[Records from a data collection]
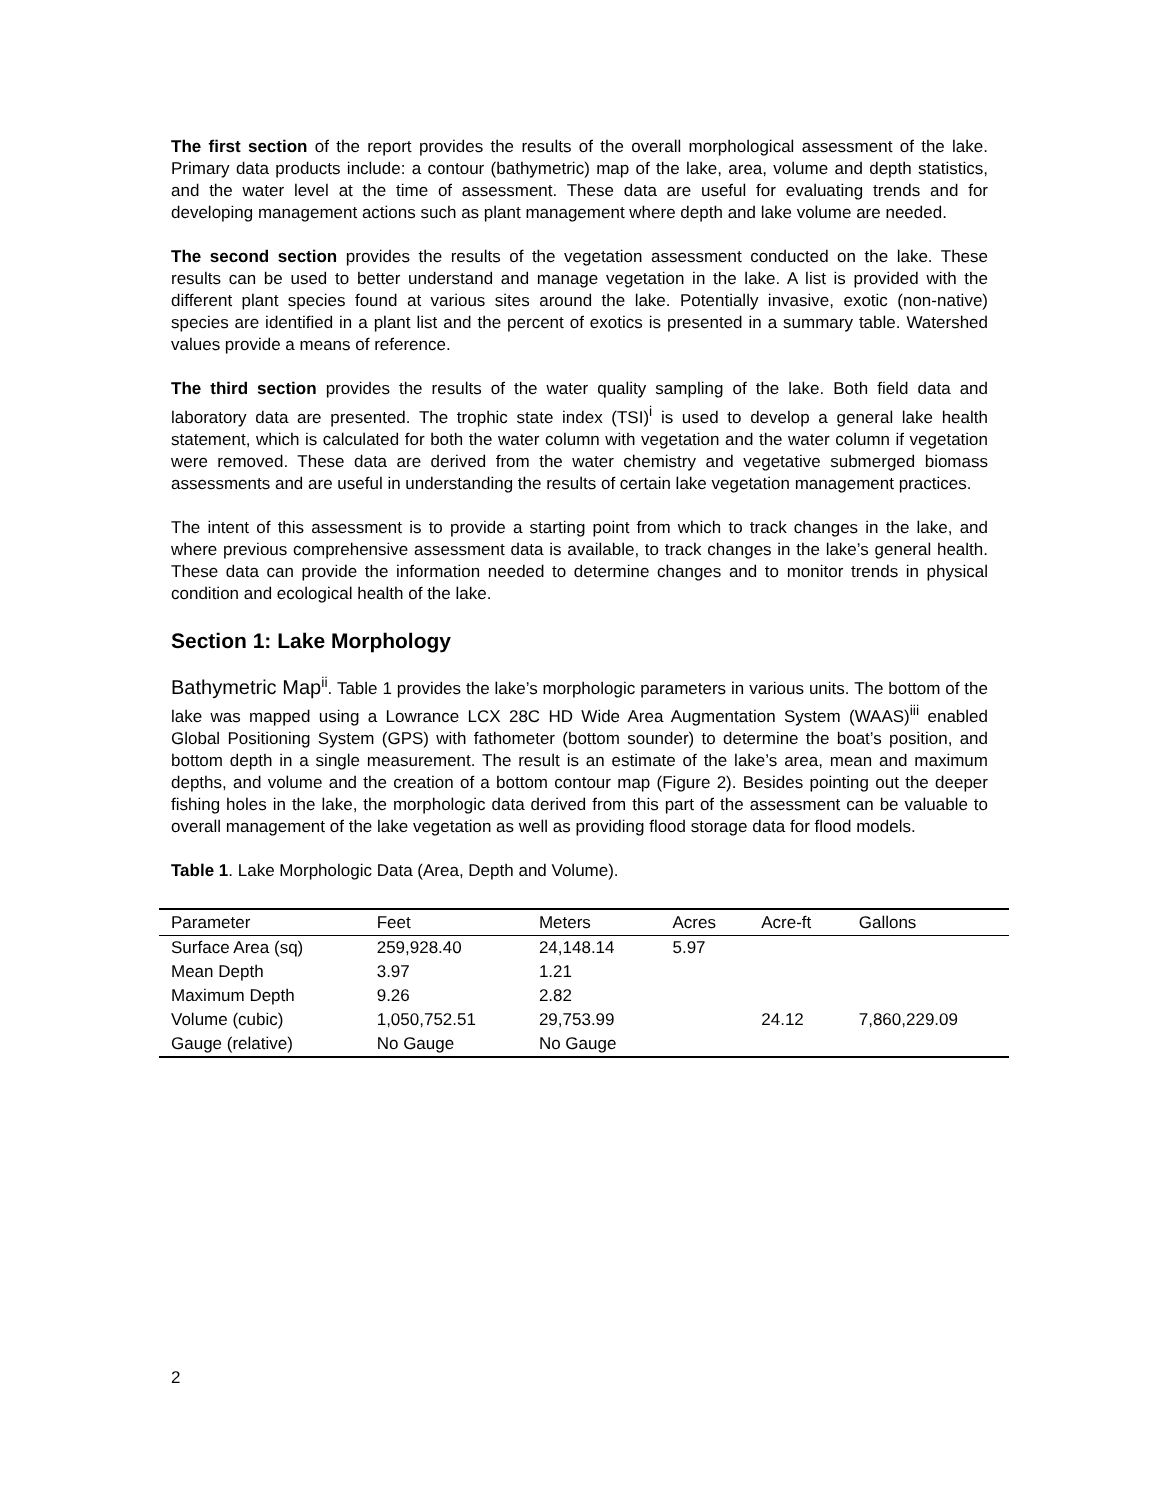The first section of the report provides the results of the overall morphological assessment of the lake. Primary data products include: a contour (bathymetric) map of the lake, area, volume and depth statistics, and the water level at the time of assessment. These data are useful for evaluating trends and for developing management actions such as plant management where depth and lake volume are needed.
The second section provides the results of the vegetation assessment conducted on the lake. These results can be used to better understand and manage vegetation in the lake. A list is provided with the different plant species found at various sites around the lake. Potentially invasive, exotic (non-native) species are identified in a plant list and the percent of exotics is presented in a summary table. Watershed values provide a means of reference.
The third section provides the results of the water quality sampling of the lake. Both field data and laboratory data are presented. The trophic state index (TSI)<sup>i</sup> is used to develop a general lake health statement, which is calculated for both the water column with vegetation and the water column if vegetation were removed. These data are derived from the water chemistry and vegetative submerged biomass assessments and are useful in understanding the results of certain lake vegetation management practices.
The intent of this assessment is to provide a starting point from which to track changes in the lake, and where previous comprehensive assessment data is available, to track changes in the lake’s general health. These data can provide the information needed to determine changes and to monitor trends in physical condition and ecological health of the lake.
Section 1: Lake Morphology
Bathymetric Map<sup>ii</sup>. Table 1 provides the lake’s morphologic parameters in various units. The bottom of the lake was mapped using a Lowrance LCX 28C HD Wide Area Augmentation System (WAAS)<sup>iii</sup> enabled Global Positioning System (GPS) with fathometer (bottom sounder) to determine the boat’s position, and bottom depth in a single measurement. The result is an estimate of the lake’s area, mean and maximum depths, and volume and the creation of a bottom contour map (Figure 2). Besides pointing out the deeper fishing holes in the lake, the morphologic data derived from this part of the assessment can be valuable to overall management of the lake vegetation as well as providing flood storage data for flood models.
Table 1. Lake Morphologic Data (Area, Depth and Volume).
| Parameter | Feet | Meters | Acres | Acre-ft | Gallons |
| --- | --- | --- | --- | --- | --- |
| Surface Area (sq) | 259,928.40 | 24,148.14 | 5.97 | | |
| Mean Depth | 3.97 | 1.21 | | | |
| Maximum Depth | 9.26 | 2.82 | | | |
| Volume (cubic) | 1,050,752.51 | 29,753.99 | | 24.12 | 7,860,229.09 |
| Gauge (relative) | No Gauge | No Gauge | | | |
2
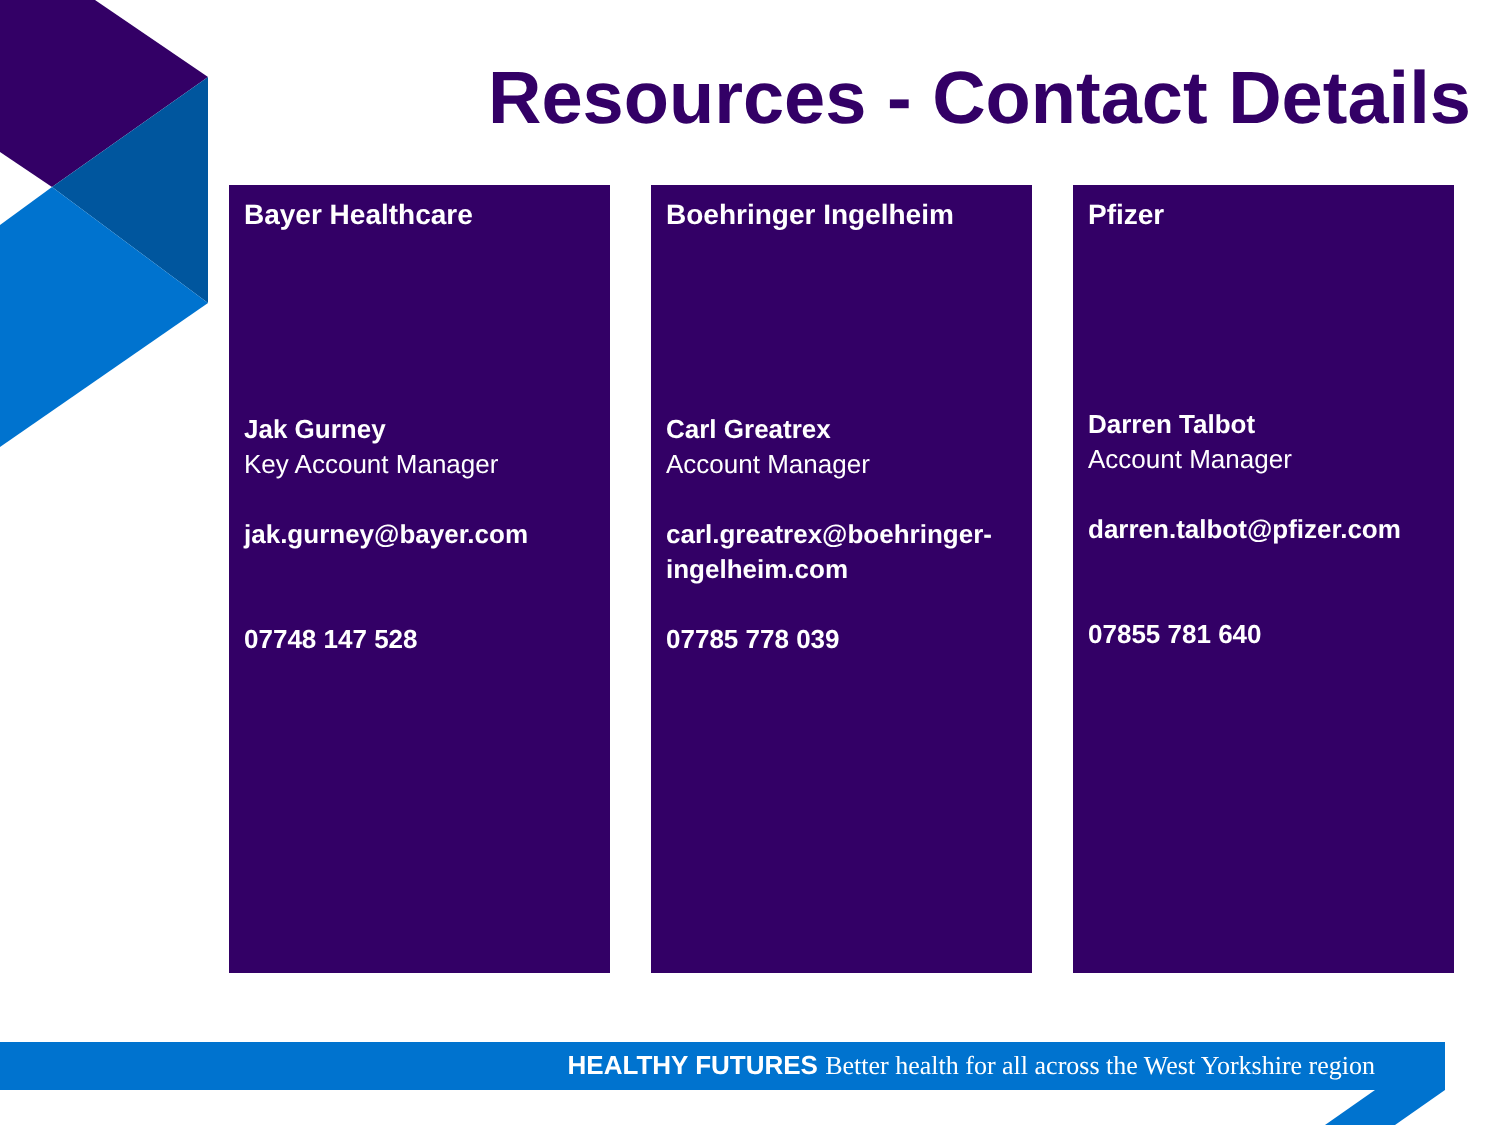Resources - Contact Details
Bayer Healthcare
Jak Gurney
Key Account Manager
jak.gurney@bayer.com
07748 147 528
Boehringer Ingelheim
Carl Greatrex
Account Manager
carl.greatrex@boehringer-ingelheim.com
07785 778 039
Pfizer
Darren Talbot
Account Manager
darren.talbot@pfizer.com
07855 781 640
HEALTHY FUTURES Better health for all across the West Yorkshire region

TASK TO CARRY OUT –
Write out exactly the lines that begin at the one containing "07855 781 640" and continue through the last line of the data, and only those.

RESPONSE AREA –
07855 781 640
HEALTHY FUTURES Better health for all across the West Yorkshire region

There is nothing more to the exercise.